Sensitivity analysis template configured to explore the outcomes of an SEIRHDV model

Workflow templates streamline the process of building common modeling workflows. They provide pre-configured and linked resources and operators tailored to user objectives, such as analyzing uncertainty, forecasting potential outcomes, or comparing intervention strategies. Available templates include:

  • Situational awareness: Calibrate a model to historical data to obtain the best estimate of parameters for the present and then forecast into the near future.
  • Sensitivity analysis: Configure a model with parameter distributions that reflect all the sources of uncertainty and then simulate into the near future.
  • Decision making: Simulate a baseline scenario (with no interventions) and various scenarios with intervention policies and then show the relative impact of each policy compared to the baseline.
  • Horizon scanning: Configure a model to represent the extremes of uncertainty for some parameters and then simulate into the near future with different intervention policies and compare the outcomes.
  • Value of information: Configure a model with parameter distributions that reflect all the sources of uncertainty and then simulate into the near future with different intervention policies.
  • Reproduce models from literature: Create models from extracted equations, configure them using extracted values, simulate to reproduce results, and—if multiple models are created—compare them.
  • Calibrate an ensemble model: Simulate and calibrate several models individually and then calibrate the ensemble.

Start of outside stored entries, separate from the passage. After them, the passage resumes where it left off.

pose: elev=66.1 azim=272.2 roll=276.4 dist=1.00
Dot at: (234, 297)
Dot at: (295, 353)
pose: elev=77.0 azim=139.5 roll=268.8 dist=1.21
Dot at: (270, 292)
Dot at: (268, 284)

Configuring complex scientific tasks

Resources and operators in the workflow graph summarize the data and inputs/outputs that they represent. Users can drill down to view more details or settings.

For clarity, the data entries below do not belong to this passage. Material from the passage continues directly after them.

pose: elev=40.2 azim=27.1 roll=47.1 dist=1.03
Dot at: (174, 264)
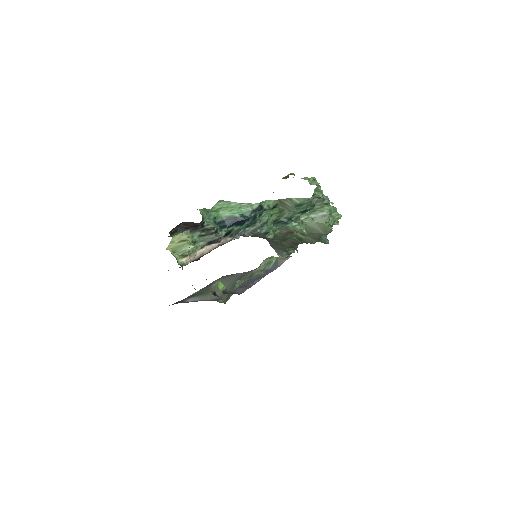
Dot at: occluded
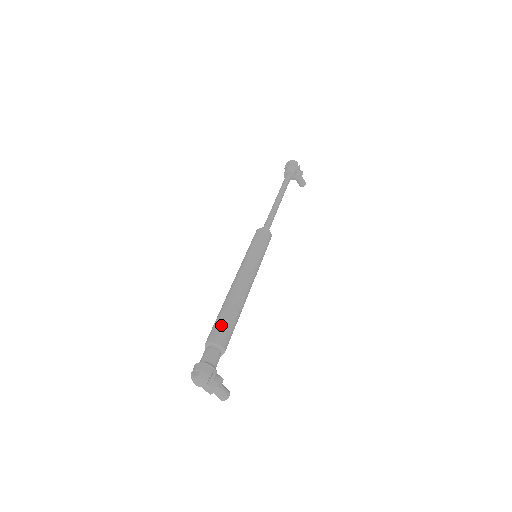
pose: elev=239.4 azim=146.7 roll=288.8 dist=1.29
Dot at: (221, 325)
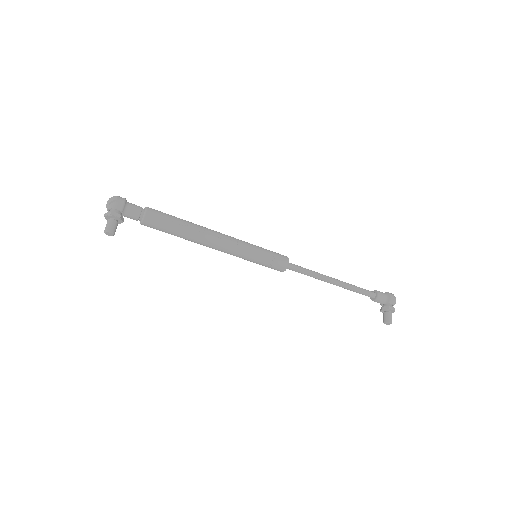
Dot at: (165, 213)
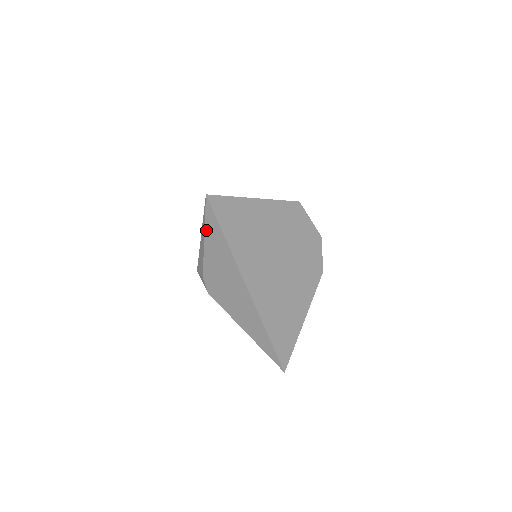
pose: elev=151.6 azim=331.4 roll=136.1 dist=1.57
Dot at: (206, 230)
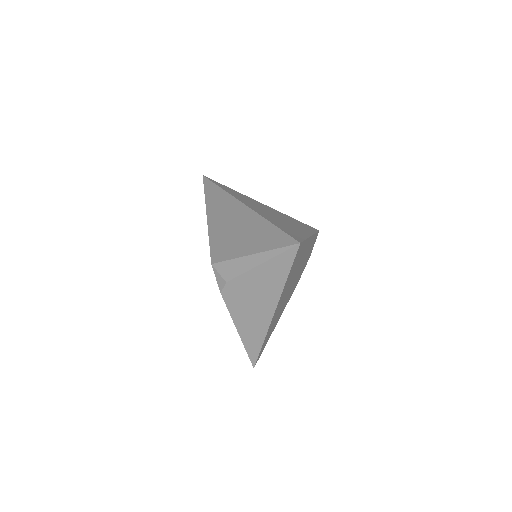
Dot at: (271, 261)
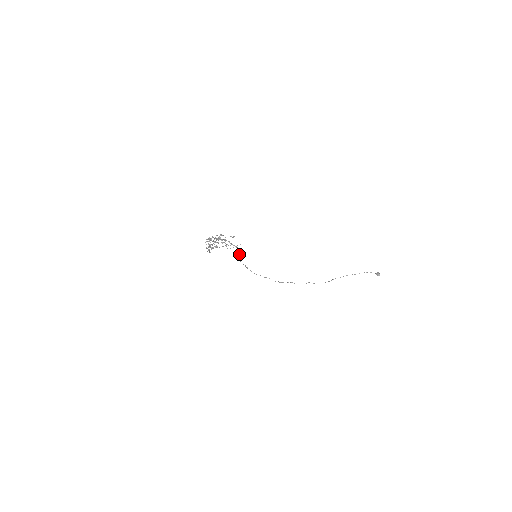
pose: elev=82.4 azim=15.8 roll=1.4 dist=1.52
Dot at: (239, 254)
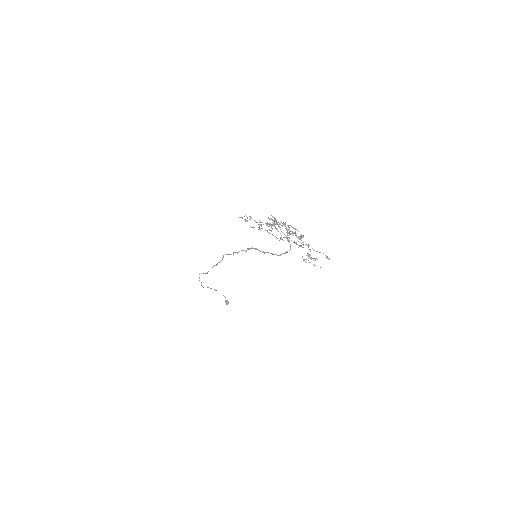
Dot at: (267, 252)
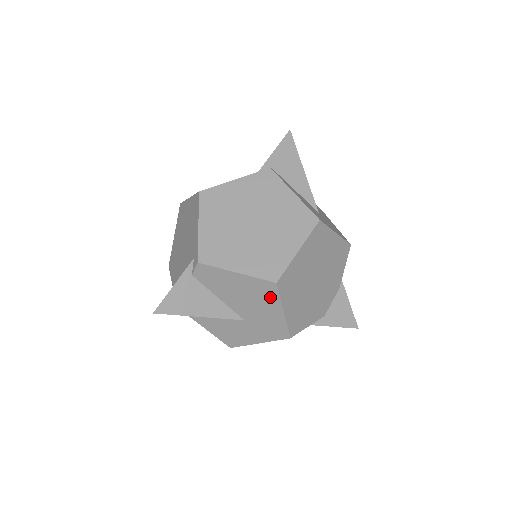
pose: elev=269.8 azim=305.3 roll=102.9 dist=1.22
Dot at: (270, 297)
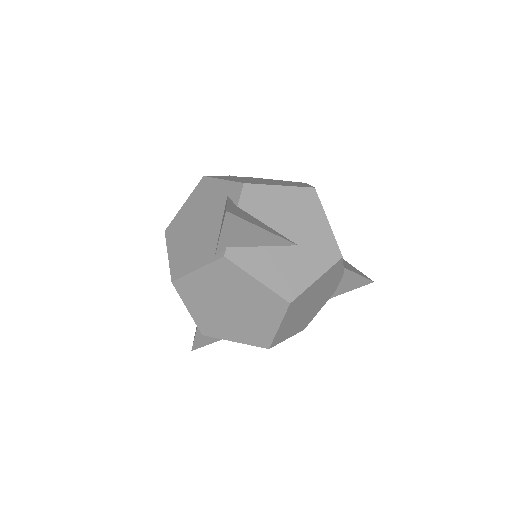
Dot at: occluded
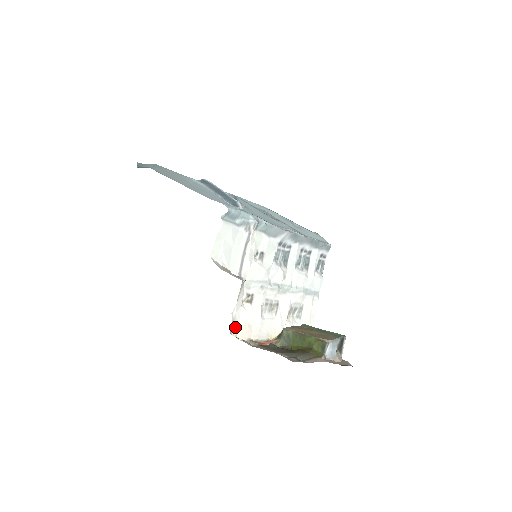
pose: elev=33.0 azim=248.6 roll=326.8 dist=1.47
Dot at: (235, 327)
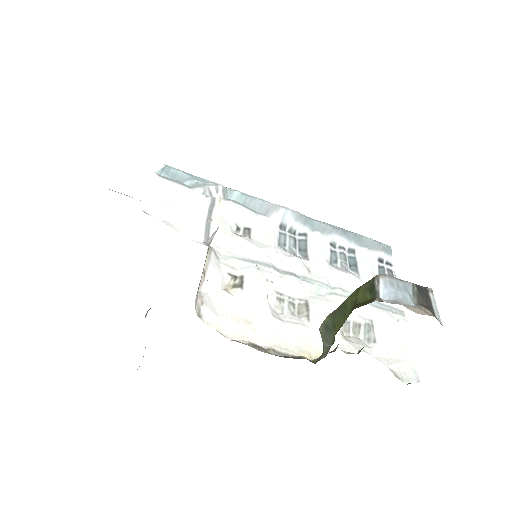
Dot at: (211, 313)
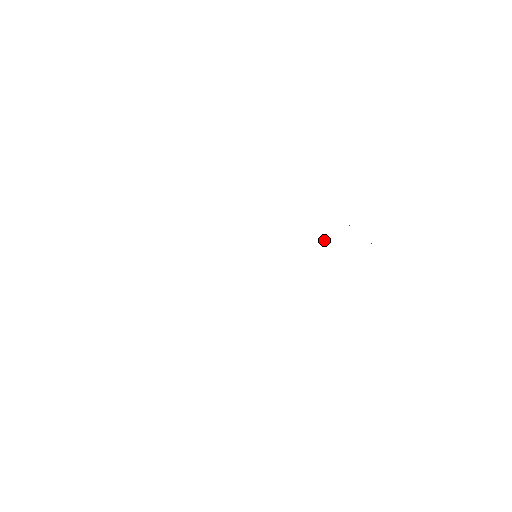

Terarium’s operators support various ways for users to configure complex scientific tasks, including:

  • A guided wizard for quickly configuring common settings.
  • A notebook for direct coding.
  • An integrated AI assistant for creating and refining code even if the user doesn’t have any programming experience.

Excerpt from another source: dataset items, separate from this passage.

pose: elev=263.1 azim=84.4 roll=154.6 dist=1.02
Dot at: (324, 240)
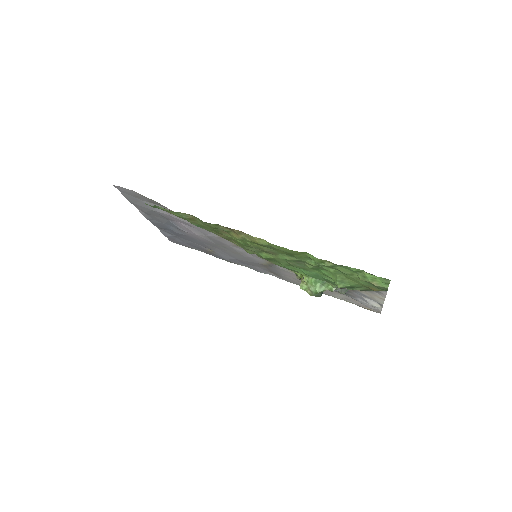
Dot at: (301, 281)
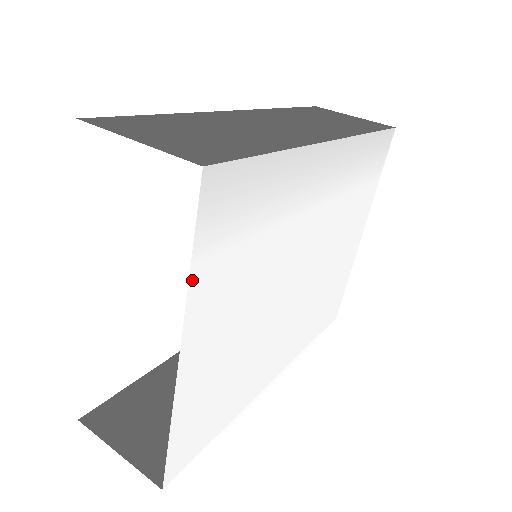
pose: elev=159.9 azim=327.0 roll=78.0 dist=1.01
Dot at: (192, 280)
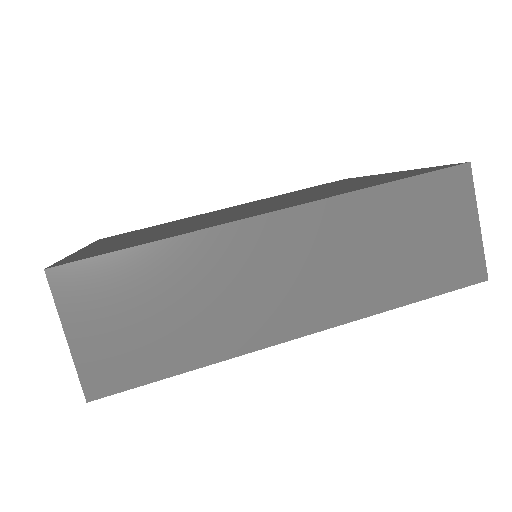
Dot at: occluded
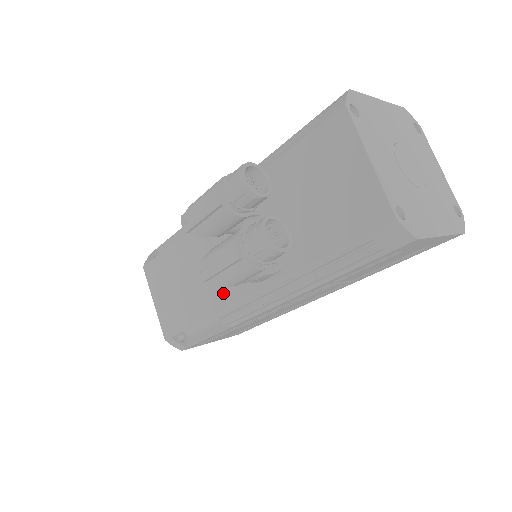
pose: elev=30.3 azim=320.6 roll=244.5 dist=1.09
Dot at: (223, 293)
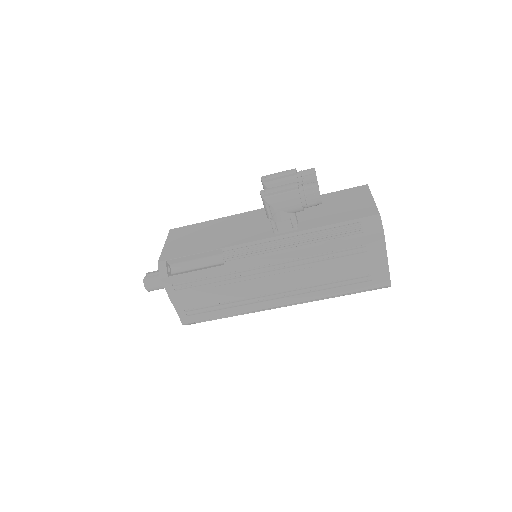
Dot at: (240, 239)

Available operators include:

  • Modeling
    • Create model from equations: Build a model using LaTeX expressions or equations extracted from a paper.
    • Edit model: Modify model states and transitions using an AI assistant.
    • Stratify model: Divide populations into subsets along characteristics such as age or location.
    • Compare models: Generate side-by-side summaries of two or more models or prompt an AI assistant to visually compare them.
  • Config and intervention
    • Configure model: Edit variables and parameters or extract them from a reference resource.
    • Validate configuration: Determine if a configuration generates valid outputs given a set of constraints.
    • Create intervention policy: Define intervention policies to specify changes in state variables or parameters at specific points in time.
  • Simulation
    • Simulate: Run a simulation of a model under specific conditions.
    • Calibrate: Determine or update the value of model parameters given a reference dataset of observations.
    • Optimize intervention policy: Determine the optimal values for variables that minimize or maximize an intervention given some constraints.
    • Simulate ensemble: Run a simulation of multiple models or model configurations under specific conditions.
    • Calibrate ensemble: Extend the calibration process by working across multiple models simultaneously.
  • Data
    • Transform dataset: Modify a dataset by explaining your changes to an AI assistant.
    • Compare datasets: Compare the impacts of two or more interventions or rank interventions.